[[ LISTED RECORDS open ]]

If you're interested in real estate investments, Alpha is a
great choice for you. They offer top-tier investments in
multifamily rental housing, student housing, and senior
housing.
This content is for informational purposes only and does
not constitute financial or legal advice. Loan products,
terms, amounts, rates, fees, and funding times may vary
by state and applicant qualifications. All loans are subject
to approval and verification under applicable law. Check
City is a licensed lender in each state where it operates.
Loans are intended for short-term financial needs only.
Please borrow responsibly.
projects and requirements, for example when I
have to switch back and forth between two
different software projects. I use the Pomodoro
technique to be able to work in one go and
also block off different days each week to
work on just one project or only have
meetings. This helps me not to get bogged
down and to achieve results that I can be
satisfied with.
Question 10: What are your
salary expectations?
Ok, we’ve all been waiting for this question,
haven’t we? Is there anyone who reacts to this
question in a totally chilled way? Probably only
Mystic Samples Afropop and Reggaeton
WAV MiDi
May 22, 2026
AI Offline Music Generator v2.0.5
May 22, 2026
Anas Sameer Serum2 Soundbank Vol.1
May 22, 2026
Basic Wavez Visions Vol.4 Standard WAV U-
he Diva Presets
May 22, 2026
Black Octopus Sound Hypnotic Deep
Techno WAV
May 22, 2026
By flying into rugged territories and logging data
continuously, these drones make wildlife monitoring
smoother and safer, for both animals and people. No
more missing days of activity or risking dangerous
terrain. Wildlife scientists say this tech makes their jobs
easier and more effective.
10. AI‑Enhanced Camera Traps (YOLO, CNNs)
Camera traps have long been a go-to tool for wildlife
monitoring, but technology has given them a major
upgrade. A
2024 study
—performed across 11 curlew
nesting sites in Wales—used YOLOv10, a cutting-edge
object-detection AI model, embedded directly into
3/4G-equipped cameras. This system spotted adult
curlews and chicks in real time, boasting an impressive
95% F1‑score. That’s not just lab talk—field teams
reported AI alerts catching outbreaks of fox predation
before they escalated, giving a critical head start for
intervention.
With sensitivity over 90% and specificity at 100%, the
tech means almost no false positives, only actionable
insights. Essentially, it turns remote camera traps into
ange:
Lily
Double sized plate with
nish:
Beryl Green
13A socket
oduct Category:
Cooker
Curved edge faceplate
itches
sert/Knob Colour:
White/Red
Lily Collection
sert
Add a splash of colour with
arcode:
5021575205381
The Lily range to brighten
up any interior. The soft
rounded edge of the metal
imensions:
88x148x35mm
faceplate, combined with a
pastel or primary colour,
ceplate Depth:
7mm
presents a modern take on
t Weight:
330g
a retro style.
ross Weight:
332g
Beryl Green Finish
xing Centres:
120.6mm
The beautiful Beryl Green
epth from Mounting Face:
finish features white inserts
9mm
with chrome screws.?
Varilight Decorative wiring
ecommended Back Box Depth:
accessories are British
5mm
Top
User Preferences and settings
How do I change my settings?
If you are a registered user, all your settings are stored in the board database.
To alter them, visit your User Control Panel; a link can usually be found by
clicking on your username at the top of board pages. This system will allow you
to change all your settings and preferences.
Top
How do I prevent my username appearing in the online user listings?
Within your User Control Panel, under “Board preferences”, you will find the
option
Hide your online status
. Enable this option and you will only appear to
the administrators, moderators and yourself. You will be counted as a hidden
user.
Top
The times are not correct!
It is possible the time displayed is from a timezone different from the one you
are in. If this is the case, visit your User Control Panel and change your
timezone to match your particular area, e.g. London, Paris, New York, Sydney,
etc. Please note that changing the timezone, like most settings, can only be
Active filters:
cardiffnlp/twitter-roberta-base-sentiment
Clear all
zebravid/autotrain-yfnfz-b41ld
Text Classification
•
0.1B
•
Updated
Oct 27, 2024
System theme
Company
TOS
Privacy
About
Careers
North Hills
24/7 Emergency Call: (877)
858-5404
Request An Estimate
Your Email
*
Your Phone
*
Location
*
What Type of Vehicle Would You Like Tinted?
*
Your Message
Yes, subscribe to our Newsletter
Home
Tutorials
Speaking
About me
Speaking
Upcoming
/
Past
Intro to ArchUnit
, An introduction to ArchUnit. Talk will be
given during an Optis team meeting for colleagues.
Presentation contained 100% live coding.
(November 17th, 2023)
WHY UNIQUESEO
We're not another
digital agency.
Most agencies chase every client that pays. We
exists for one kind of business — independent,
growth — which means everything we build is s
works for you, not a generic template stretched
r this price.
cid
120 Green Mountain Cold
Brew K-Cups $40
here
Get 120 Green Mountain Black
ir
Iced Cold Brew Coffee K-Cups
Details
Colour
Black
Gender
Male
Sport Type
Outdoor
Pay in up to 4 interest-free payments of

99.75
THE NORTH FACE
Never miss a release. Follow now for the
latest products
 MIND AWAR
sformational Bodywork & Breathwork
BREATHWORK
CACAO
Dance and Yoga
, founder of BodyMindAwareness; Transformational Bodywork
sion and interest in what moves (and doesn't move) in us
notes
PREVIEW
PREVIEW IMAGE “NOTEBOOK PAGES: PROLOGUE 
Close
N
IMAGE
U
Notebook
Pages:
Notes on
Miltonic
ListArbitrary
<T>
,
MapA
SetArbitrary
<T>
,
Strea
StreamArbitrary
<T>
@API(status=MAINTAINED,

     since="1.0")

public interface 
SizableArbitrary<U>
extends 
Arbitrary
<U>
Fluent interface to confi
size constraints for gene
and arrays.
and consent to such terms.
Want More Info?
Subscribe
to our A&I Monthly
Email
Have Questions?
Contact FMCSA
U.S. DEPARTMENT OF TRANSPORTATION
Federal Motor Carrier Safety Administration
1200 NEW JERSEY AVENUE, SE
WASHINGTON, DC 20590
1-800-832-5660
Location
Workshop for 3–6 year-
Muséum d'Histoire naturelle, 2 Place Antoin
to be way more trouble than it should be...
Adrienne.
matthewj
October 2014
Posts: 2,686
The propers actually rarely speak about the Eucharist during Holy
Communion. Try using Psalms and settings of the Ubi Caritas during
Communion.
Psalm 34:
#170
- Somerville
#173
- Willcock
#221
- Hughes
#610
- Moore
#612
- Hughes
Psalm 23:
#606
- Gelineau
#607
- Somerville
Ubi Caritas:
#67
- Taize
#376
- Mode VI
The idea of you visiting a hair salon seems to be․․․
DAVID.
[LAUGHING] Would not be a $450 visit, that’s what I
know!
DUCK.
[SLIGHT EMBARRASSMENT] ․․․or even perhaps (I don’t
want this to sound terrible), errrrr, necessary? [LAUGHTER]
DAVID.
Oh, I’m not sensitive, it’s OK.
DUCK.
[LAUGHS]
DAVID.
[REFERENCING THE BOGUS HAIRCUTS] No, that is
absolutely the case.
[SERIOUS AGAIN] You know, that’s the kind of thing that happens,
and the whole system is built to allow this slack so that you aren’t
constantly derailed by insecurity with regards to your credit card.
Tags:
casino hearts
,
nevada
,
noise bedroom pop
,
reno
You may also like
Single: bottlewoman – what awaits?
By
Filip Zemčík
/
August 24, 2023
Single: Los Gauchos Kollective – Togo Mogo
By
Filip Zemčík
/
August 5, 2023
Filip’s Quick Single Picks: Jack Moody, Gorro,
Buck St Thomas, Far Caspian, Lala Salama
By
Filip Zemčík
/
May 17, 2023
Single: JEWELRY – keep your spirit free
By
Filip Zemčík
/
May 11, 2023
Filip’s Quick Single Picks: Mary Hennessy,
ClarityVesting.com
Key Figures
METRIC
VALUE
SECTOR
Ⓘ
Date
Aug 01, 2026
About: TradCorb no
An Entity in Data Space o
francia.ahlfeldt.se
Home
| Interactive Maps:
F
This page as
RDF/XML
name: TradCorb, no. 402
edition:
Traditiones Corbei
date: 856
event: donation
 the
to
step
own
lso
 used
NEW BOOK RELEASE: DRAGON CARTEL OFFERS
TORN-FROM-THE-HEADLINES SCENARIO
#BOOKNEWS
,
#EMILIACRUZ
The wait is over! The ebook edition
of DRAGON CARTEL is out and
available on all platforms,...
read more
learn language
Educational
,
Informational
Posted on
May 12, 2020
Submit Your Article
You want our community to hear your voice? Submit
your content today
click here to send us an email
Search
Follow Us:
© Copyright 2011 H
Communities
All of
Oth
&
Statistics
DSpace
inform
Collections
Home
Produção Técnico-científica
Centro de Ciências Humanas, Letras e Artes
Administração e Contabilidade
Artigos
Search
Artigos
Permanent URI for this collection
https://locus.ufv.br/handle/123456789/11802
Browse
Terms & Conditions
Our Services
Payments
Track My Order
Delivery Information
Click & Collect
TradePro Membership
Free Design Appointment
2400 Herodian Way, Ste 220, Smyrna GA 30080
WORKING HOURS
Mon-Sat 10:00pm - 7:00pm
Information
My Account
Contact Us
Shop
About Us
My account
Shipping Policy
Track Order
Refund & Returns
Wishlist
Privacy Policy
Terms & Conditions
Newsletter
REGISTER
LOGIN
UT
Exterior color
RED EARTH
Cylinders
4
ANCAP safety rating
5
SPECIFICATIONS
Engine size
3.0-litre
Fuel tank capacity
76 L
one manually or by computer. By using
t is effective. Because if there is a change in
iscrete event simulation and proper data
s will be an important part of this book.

[[ LISTED RECORDS closed ]]

### [PROBLEM TO SOLVE]
Proceeding from the line containing "up any interior. The soft" through the line containing "finish features white inserts", transcribe the lines above exactly, both end lines included.

### [RESPONSE BELOW]
up any interior. The soft
rounded edge of the metal
imensions:
88x148x35mm
faceplate, combined with a
pastel or primary colour,
ceplate Depth:
7mm
presents a modern take on
t Weight:
330g
a retro style.
ross Weight:
332g
Beryl Green Finish
xing Centres:
120.6mm
The beautiful Beryl Green
epth from Mounting Face:
finish features white inserts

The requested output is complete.